*Assignment A*: Translate this sentence from the Confederate correspondence below into Spanish: "He informed me he must have some further correspondence with the President before he was prepared to act."
*Assignment B*: Carry the Confederate correspondence below forward from its final sentence.

*Extract*:

========

Page 371(Official Records Volume 4)  


CHAP.XII.] CORRESPONDENCE, ETC. - CONFEDERATE.

You can have them returned quietly, so as to avoid any unnecessary excitement about the matter.

Trusting and believing that you will at once comply with this request, I am, very respectfully, yours,

THO. B. MONROE, Jr., Secretary of State.

MEMPHIS, July 20,1861.

HonorableL.P. WALKER, Secretary of War:

SIR: On receipt of my instructions on the subject of the transfer of the Tennessee troops I opened a correspondence with Governor Harris, asking when he would be ready to make the transfer. He informed me he must have some further correspondence with the President before he was prepared to act. Since them I have heard he will be in the city on Monday next for the purpose of consummating the transfer.

In regard to the positions of the officers of Tennessee Army now commanidng, I beg leave to suggest that I think better use could be made of General Pillow as a major-general than as a brigadier, and I think the interests of the service would be greatly promoted by the appointment of General Cheatham to the office of brigadier-general.

========

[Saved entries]
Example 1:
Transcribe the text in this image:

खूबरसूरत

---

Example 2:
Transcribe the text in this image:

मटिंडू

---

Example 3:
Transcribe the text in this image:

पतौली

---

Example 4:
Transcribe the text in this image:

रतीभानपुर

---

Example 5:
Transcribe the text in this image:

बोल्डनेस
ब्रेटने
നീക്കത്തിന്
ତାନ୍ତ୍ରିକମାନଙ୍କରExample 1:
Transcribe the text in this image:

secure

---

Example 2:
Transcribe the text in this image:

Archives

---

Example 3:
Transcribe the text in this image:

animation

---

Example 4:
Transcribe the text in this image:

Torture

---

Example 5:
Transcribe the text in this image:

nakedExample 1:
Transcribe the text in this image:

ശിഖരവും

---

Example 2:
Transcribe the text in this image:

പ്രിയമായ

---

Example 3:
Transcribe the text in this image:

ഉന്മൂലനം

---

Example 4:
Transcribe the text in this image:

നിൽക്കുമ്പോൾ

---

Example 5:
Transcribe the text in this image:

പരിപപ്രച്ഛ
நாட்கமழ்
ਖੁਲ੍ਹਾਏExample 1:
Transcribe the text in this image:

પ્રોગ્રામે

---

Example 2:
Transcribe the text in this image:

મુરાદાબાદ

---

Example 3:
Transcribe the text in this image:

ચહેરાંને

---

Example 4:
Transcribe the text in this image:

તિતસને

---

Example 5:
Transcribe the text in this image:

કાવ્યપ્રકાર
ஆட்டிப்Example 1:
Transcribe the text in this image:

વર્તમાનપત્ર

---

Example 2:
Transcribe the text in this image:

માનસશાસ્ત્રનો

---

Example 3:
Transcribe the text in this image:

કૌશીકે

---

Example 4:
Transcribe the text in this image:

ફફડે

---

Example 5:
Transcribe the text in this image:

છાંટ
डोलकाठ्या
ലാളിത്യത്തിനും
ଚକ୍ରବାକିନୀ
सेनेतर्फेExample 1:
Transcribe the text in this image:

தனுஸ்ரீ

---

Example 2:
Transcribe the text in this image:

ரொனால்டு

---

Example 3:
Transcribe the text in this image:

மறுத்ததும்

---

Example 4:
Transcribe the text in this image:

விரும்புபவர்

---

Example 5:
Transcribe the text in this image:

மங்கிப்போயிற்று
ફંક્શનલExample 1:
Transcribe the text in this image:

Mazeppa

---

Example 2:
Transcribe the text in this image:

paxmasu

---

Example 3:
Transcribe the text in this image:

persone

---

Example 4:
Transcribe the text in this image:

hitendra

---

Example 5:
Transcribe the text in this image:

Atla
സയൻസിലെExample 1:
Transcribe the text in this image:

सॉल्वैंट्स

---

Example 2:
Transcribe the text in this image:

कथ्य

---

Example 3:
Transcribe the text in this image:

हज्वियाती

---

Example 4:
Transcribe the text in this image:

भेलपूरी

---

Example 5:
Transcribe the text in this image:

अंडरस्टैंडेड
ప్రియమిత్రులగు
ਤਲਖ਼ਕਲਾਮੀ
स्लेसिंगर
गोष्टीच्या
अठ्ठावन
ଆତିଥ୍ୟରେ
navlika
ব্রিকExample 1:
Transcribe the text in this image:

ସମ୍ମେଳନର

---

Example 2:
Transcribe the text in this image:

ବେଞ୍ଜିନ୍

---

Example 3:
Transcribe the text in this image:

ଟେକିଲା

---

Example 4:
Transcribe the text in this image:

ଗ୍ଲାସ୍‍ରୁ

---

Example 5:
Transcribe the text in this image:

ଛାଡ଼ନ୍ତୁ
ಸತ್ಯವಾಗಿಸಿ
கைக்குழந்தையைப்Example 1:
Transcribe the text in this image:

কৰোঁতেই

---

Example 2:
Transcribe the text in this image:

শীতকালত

========

*Exercise output A*: Me informó que debía mantener más correspondencia con el Presidente antes de estar preparado para actuar.

*Exercise output B*:
In regard to the staff, I beg leave to say that I have examined carefully the organization of the medical department and the manner in which it was constituted. It is agreed on all hands as the best arranged and appointed part of their army. The selections have been made with great care by a medical board, composed of the most eminent surgeons in the State, after examination, and a large number of applicants rejected. Those who have been appointed have been taken from different parts of the State, many of them the family physicians of the men composing the regiments. I respectfully submit whether it would be practicable for the Department to do better than appoint them as they stand. All the regiments are provided with a surgeon and an assistant surgeon. Besides these, the State appointed a surgeon-general and two medical directors, all of whom are eminent surgeons, and might be appointed as medical directors to accompany and provide for the different parts of the Tennessee Army. I desire particularly that Dr. Joe C. Newman, one of these three, be appointed medical director and purveyor of my department. He is a gentleman of large experience, of maturity of years and character, and well fitted for the duties of such an office. A young man has reported himself as a surgeon of the army to me-a Dr. Potts-who is quite too young to be intrusted with such a grave responsibility.

As to the other staff appointments of that army, the quartermasters and commissaries, I have reason to believe they might be in many cases much improved. If it should be desired by the Department, I could aid it in ascertaining who might be retained with advantage and who dropped.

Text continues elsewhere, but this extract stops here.